July | 17th | 2025 - Written by Staff

Mark Cuban says he’s a fan of artificial intelligence — so much so that it’s become a regular part of his day-to-day routine. The billionaire entrepreneur and startup investor uses AI for “everything,” he told the “High Performance” podcast in a June 30 episode. That includes writing code for software development, a skill Cuban hadn’t previously used in years, he added. “It’s insane how much I use it right now. I downloaded this app, Replit, and you just type in … I want to be able to compare pharmacy costs between my company and these other companies, and every time the price changes send me alerts,” said Cuban, 66.

“Within a few minutes, it had the first pass of the software. Then, I just ran it multiple times and gave it new ideas and things I wanted.”

He also uses AI to make text-to-video content for the NBA’s Dallas Mavericks — he’s a minority owner of the team — and to monitor his health, he said. “I recently had this thing called afib [atrial fibrillation] and I had an ablation, so I had to track all the things I was doing, the drugs I was taking. And in the past, you might have downloaded an app and marked things down,” said Cuban. “I just [went to ChatGPT] and I was like … I’m going to tell you when I take my medicine and when I do my workout, and I want you to record it all. If there’s something there that I write down that you think is not right or I should be concerned about, let me know.”

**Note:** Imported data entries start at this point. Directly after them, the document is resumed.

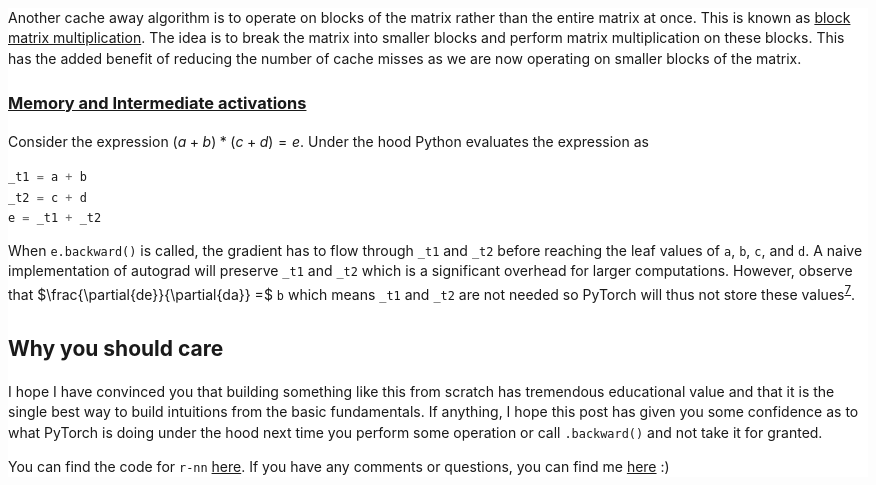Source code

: Another cache away algorithm is to operate on blocks of the matrix rather than the entire matrix at once. This is known as [block matrix multiplication](https://en.wikipedia.org/wiki/Block_matrix). The idea is to break the matrix into smaller blocks and perform matrix multiplication on these blocks. This has the added benefit of reducing the number of cache misses as we are now operating on smaller blocks of the matrix.

### <ins>Memory and Intermediate activations</ins>
Consider the expression $(a+b) * (c+d) = e$. Under the hood Python evaluates the expression as 
```python
_t1 = a + b
_t2 = c + d
e = _t1 + _t2
```
When `e.backward()` is called, the gradient has to flow through `_t1` and `_t2` before reaching the leaf values of `a`, `b`, `c`, and `d`. A naive implementation of autograd will preserve `_t1` and `_t2` which is a significant overhead for larger computations. However, observe that $\frac{\partial{de}}{\partial{da}} =$ `b` which means `_t1` and `_t2` are not needed so PyTorch will thus not store these values<sup>[7](https://pytorch.org/docs/stable/checkpoint.html)</sup>.


## Why you should care 
I hope I have convinced you that building something like this from scratch has tremendous educational value and that it is the single best way to build intuitions from the basic fundamentals. If anything, I hope this post has given you some confidence as to what PyTorch is doing under the hood next time you perform some operation or call `.backward()` and not take it for granted. 

You can find the code for `r-nn` [here](https://github.com/nreHieW/r-nn). If you have any comments or questions, you can find me [here](https://x.com/nrehiew_) :)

The technology isn’t perfect, Cuban said: “An advanced programmer could do a better job.” DON’T MISS: A step-by-step guide to buying your first home—and avoiding costly mistakes But if you’re not an advanced programmer, you can at least get comfortable with prompt engineering, the process by which you train an AI to give you the output you desire, noted Cuban. Just make sure you fact check anything it tells you, he said: AI chatbots can hallucinate, generating fabricated information and presenting it as fact. “Chatbots were generally bad at declining to answer questions they couldn’t answer correctly, offering incorrect or speculative answers instead,” found researchers at Columbia University’s Tow Center for Digital Journalism, in a report published on March 25. Paid chatbots typically presented their incorrect answers more confidently than free ones, and some of the chatbots generated fake links when asked to “accurately retrieve and cite news content,” the researchers found.

“You’ve got to be careful … It’s like talking to a friend who you think knows a lot about something,” said Cuban. “You’ve still got to be careful and talk to an expert.” Some other tech billionaires — including multiple with vested interests in promoting AI‘s use — also say they use the technology regularly. OpenAI CEO Sam Altman uses the tech to process emails and summarize documents, he told Adam Grant’s “ReThinking” podcast in January.

Microsoft CEO Satya Nadella, unsurprisingly, uses Outlook’s AI features to organize and arrange his inbox, he said at the Fast Company Innovation Festival 2024. Nvidia CEO Jensen Huang, whose company manufactures computer chips used for training and developing AI models, uses chatbots to help him write drafts, he said at a Wired event in December. “I give it a basic outline, give it some PDFs of my previous talks, and I get it to write my first draft,” said Huang. “It’s really fantastic.”